Nicknames.  I make fun of the guy who insists on giving all his friends nicknames.  Since my blog project has begun, I realize... I am that guy.  I nickname everyone.  To be fair, the reason I call Aimee "Sheppy" is because there were three Amy/Aimees in our office, and we had to distinguish.  Although none of those foxy ladies work with me anymore (thus negating the need for nicknames), it's a struggle to call them by their given names. 

Introduction.  Sheppy.  Sheppers.  Sheepperdoodlydoo.  Crazy about that gal.  She and I had to work Gay Pride Day 2004, in a building that was directly on the parade route.  The two newbies in the office, we didn't know to ask for the day off.  We probably wouldn't have gotten it off, anyway.  We did get to wear jeans to work, though.  We tag-teamed it all day, one person going downstairs and watching the floats while the other manned phone calls.  In the meantime, our drunken compatriots staggered upstairs to visit with us.  After 8 hours of resentment, we decided to jump in a cab and get a glass of wine elsewhere.  We arrived at Sullivan's where I met Janet (to be exposed later) who served us pinot grigio and appetizers.  We told each other our life stories.  This was the first time I really got to know what an amazing journalist she is.  And funny as all get out.  She is easily the funniest woman I know.  On the cab ride home, Sheppy advised the cabbie, "Take good care of her.  She is a blushing flower."

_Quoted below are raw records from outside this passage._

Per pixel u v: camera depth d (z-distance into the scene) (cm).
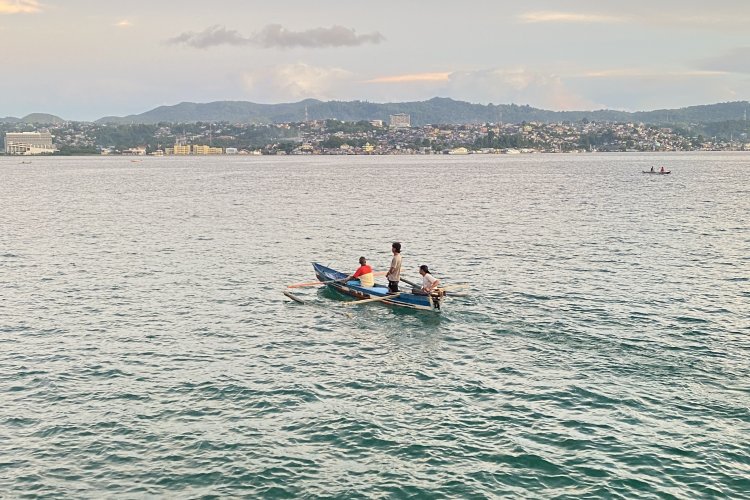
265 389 2372
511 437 1994
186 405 2236
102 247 5347
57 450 1928
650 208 7944
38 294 3738
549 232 5997
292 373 2531
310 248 5256
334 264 4634
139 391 2347
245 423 2103
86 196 10675
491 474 1795
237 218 7294
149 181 15238
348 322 3225
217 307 3481
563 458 1872
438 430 2047
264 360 2678
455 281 4012
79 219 7294
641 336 2900
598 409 2173
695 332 2947
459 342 2888
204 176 17612
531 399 2261
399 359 2686
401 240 5597
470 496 1697
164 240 5703
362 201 9325
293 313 3388
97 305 3503
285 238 5769
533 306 3422
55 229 6438
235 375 2506
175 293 3775
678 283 3884
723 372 2470
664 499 1672
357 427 2070
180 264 4628
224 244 5475
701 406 2183
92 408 2206
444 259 4731
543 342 2850
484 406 2216
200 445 1961
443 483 1758
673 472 1791
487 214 7506
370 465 1848
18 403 2238
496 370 2539
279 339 2956
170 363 2631
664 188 11406
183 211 8100
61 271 4384
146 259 4816
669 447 1920
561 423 2080
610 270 4278
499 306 3434
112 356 2705
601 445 1938
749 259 4600
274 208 8388
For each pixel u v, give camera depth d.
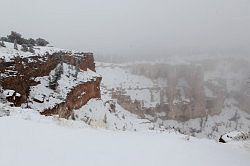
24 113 10.94
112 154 6.83
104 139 8.34
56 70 39.22
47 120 10.16
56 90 36.03
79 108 43.00
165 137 10.59
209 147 10.52
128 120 55.59
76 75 44.91
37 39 55.44
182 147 8.91
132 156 6.91
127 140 8.70
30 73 33.16
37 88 33.12
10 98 24.33
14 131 7.55
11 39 45.66
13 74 29.05
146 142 8.77
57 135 7.85
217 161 7.91
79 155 6.38
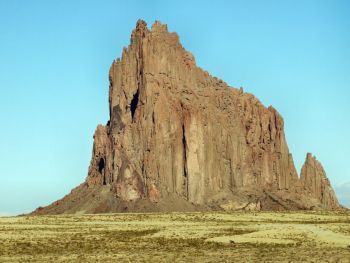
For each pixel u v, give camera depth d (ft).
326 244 589.73
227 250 564.30
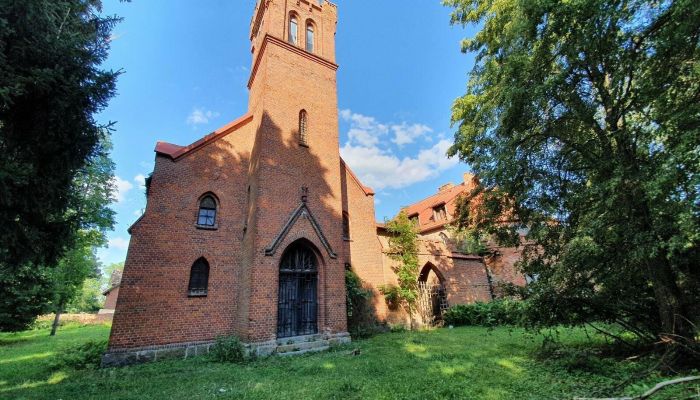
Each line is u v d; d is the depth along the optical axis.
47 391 8.46
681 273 8.41
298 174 15.91
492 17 13.84
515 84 9.18
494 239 12.70
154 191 14.13
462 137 15.89
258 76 18.47
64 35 7.05
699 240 6.98
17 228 6.96
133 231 13.31
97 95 7.57
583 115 8.79
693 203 6.20
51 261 8.12
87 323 41.88
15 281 17.88
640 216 7.36
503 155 9.98
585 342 11.23
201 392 8.03
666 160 6.39
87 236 25.12
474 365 9.43
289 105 16.75
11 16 6.21
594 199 8.49
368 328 18.12
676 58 6.96
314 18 20.09
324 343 14.01
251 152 17.23
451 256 23.86
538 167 10.01
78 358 11.84
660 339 8.19
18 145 6.97
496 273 26.53
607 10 7.10
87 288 65.38
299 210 15.17
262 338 12.75
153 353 12.49
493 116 11.04
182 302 13.59
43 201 7.32
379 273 20.22
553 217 10.01
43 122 6.90
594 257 8.72
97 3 8.28
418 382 7.95
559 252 10.08
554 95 8.91
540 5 7.99
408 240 21.14
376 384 7.97
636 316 9.09
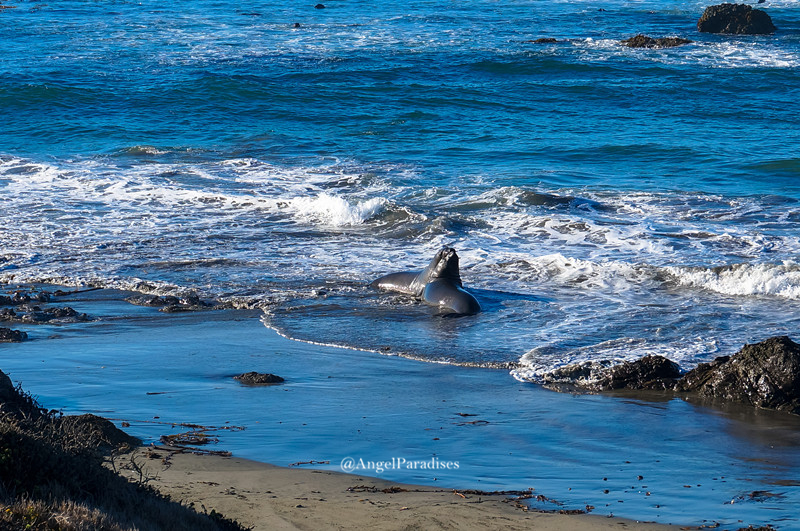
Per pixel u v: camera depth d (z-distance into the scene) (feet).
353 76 172.24
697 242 77.05
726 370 45.06
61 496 24.04
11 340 54.29
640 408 42.83
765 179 100.22
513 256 74.74
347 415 40.68
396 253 77.30
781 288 63.46
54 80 165.68
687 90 160.35
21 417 33.06
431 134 129.08
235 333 56.54
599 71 180.45
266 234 83.46
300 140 126.11
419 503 29.58
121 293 66.85
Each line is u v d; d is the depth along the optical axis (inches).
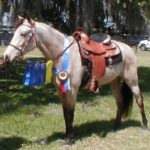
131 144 249.3
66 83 233.1
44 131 270.8
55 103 362.3
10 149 236.5
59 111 331.6
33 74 231.3
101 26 508.1
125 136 264.4
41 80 231.9
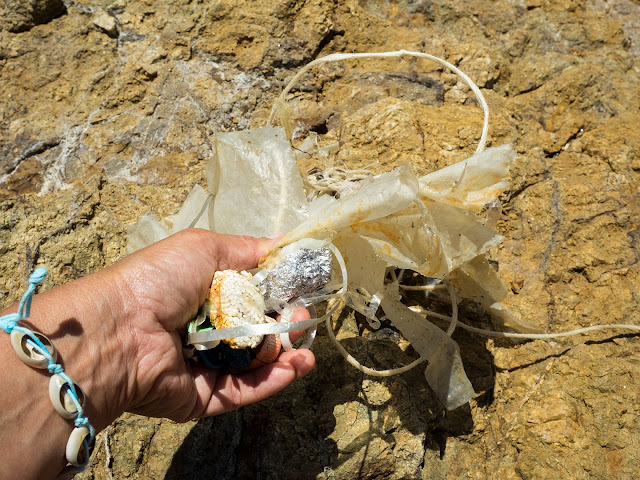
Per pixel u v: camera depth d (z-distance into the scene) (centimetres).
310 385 34
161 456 33
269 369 30
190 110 44
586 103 48
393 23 50
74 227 39
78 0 48
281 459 32
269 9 47
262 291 30
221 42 47
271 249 31
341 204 30
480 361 36
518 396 36
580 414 35
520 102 48
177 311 28
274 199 34
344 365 35
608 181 43
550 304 39
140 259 28
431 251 30
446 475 34
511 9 52
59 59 46
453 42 49
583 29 52
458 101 46
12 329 23
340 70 47
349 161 41
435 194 30
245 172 34
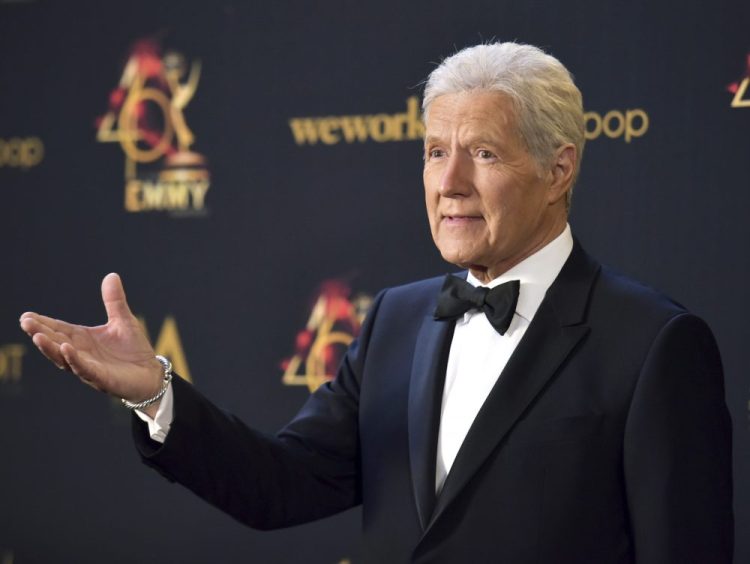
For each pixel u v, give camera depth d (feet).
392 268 35.14
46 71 38.83
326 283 35.73
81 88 38.47
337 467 20.21
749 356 31.17
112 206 38.01
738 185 31.50
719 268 31.55
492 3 34.04
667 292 31.96
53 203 38.60
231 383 36.47
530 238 18.54
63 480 38.06
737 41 31.63
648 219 32.24
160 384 17.51
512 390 17.51
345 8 35.70
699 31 31.96
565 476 16.83
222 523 36.47
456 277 19.42
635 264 32.27
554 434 17.06
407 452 18.37
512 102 17.69
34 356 38.55
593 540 16.71
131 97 37.96
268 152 36.45
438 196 18.13
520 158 17.74
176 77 37.50
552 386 17.47
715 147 31.71
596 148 32.76
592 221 32.73
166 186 37.47
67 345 16.08
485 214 17.79
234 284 36.63
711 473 16.79
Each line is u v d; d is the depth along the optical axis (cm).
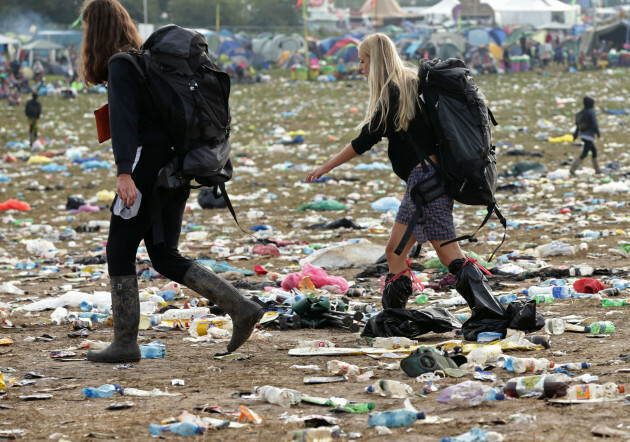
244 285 2945
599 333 1906
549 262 3250
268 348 1933
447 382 1502
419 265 3234
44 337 2155
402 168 1906
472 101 1823
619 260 3228
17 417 1352
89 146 9931
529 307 1883
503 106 12431
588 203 5231
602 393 1320
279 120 11606
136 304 1778
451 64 1870
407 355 1767
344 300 2581
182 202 1775
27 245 4284
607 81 15925
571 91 14300
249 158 8575
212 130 1689
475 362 1636
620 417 1188
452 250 1916
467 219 4756
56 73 19462
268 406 1380
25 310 2650
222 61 19225
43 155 9194
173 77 1652
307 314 2262
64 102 14450
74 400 1466
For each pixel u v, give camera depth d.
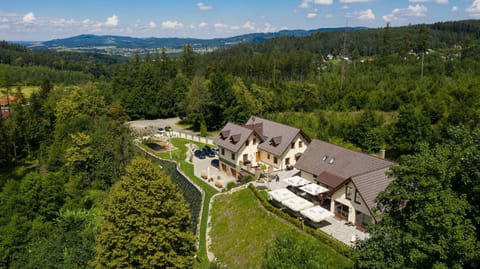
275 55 152.50
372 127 73.75
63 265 32.38
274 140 61.28
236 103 107.50
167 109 131.12
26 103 108.50
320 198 45.16
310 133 77.69
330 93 104.06
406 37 133.75
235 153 63.44
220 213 49.34
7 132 80.88
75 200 51.25
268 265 21.98
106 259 28.08
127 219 27.75
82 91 95.12
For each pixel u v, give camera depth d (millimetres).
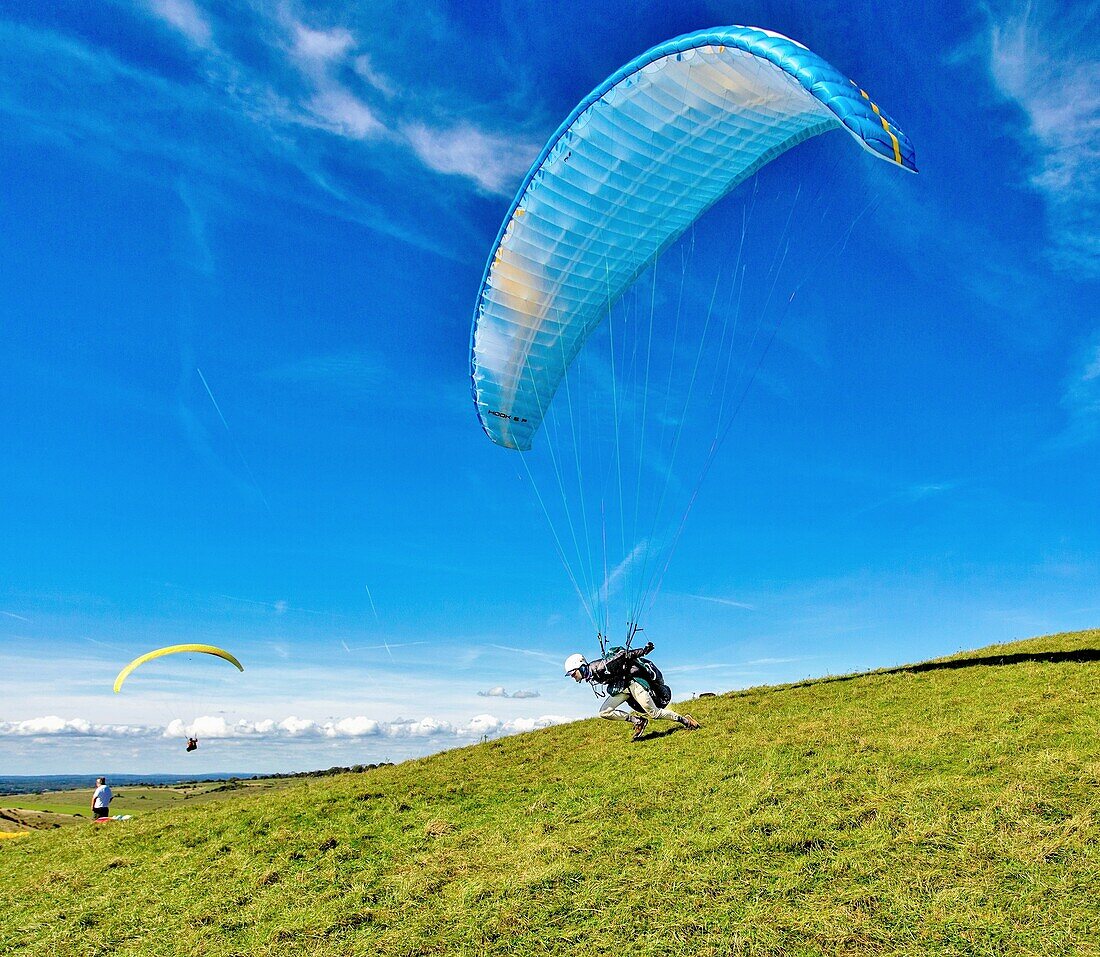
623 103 15070
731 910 8125
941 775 10500
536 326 18188
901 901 7781
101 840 15023
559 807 11977
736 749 13133
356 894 10016
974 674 17031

Comedy.  I realize what a wonderfully naughty sense of humor Sheppy has when I take comedy too far with other friends.  If anyone ever saw the text messages we send back and forth, they would either gag or think that we are a passionate lesbian couple. 

Education.  I have learned so much from Sheppy.  How to talk to boys.  How to talk to girls.  How to get a raise.  How to draw a line in the sand.  How to go back to school despite debt and work constraints.  How to tip your server.  How to stand up for your friends.  Sheppy is consistently strong and outspoken.  I often pretend to be her when I am in a stressful or unpleasant situation.  There is only one time I can think of when I was stronger than her.  Sheppy and I planned an evening together.  She called me to push back the time at the last minute.  I waited an hour.  She called again.   I waited another hour.  She called again.  She was outside of my house.  Stuck in a cab.  Taxi-man would not let her pay with a credit card.  When Sheppy originally got in the cab, she told him she had no cash, and he was fine with it.  Sheppy told me she was a little scared.  It was after 11pm, and the tone in her voice was the most vulnerable I ever heard from her.  I stormed out of the vestibule.  I jumped in the cab, slammed the door, and launched into a diatribe that sounded a little like, "$19.05, hmmm.  Since you have decided to deceive my friend, and hold her hostage while she is ready to pay good money for a long ride from downtown, you will drive us to the next ATM machine on your dollar.  Take a right at the end of the street.  Don't mind me while I look for a nickel.  You will NOT be getting a tip.  (Aside to Sheppy) This is bullshit."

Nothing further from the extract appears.